Jacqueline Pagnol
Jacqueline Andrée Pagnol (French pronunciation: [ʒaklin ɑ̃dʁe paɲɔl] ; née Bouvier [buvje] ; October 6, 1920 – August 22, 2016) was a French actress. She is best known for being the wife of French author and filmmaker Marcel Pagnol and for starring in several of his films, notably the original Manon of the Spring (1952).
Jacqueline Bouvier was born on 6 October 1920. Though she was born in the Paris area, she spent part of her childhood in Camargue where she tended her aunt's goats. She took classes at Charles Dullin's acting school. In 1938, she met Marcel Pagnol who was auditioning young actors and actresses for a film project based on his own youth. The project fell through but they remained in contact, exchanging letters during the war.
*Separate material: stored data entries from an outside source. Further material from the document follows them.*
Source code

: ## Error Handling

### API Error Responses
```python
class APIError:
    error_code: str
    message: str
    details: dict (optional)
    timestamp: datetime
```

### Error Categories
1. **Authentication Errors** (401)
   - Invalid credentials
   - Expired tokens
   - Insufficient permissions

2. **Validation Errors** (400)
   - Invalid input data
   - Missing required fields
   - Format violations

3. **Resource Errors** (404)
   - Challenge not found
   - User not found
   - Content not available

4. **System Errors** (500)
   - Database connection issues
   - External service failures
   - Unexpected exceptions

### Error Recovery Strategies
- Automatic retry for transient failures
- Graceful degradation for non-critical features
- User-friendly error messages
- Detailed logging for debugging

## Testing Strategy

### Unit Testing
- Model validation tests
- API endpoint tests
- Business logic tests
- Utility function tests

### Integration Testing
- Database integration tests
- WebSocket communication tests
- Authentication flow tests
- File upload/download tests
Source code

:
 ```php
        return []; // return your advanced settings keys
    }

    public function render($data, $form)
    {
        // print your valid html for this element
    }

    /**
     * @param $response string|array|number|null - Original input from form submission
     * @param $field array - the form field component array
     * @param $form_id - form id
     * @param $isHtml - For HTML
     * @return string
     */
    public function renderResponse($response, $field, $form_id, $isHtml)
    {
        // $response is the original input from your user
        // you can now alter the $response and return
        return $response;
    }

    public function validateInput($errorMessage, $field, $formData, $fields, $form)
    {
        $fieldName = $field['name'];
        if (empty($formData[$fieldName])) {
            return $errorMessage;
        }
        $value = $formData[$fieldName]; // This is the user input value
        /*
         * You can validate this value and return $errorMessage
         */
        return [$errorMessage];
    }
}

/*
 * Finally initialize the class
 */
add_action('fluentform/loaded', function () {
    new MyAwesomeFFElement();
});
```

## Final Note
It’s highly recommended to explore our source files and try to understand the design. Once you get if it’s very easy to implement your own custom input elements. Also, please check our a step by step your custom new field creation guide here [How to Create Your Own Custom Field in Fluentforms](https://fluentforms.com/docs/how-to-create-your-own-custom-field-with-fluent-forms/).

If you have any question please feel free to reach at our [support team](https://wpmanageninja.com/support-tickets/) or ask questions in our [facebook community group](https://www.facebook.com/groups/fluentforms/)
She began her career in the early 1940s, playing supporting roles in several films. In 1944, she and Marcel Pagnol met again. They eventually began a relationship. Marcel Pagnol later called her his own "touch of poetry and tenderness". According to their grandson Nicolas Pagnol, Jacqueline helped Marcel rediscover his taste for creation after the trials of the Nazi occupation, and her presence later helped him write his highly successful books My Father's Glory and My Mother's Castle. She was called Marcel Pagnol's "muse".
In 1945, Pagnol cast Bouvier in the title role of Naïs, his first post-war film. Following their marriage the same year, she was credited under her married name Jacqueline Pagnol. Her husband later cast her in The Pretty Miller Girl (1949) and the highly successful Topaze (1951).
In 1952, her husband cast her in the title role of Manon of the Spring, which he had written especially for her to star in. She later said that the character was partially based on aspects of her own childhood.
Jacqueline Pagnol made several films with other directors, but later said that she had found it boring to work without her husband. After he retired from filmmaking, she put an end to her acting career. She was supported in that choice by her husband, who wished to spend more time with her.
Following Marcel Pagnol's death in 1974, she endeavored to keep his legacy alive, notably creating the Marcel Pagnol literary prize. Owning the rights to her husband's work, she had the responsibility to approve all adaptations. In 1981, she received a honorary César Award.
In the early 1980s, following several years of negotiations, she greenlit Claude Berri's film adaptation project of The Water of the Hills that resulted in the box-office hits Jean de Florette and Manon of the Spring (1986).
When not residing in the South, Jacqueline and Marcel lived in Avenue Foch in Paris. They had two children, Frédéric (1946) and Estelle (1951).[ 11] Estelle died in 1954 of encephalitis, aged 2 and 1/2.
Jacqueline Pagnol died on 22 August 2016 in Paris, aged 95. She was buried alongside her husband and their daughter in La Treille, Marseille.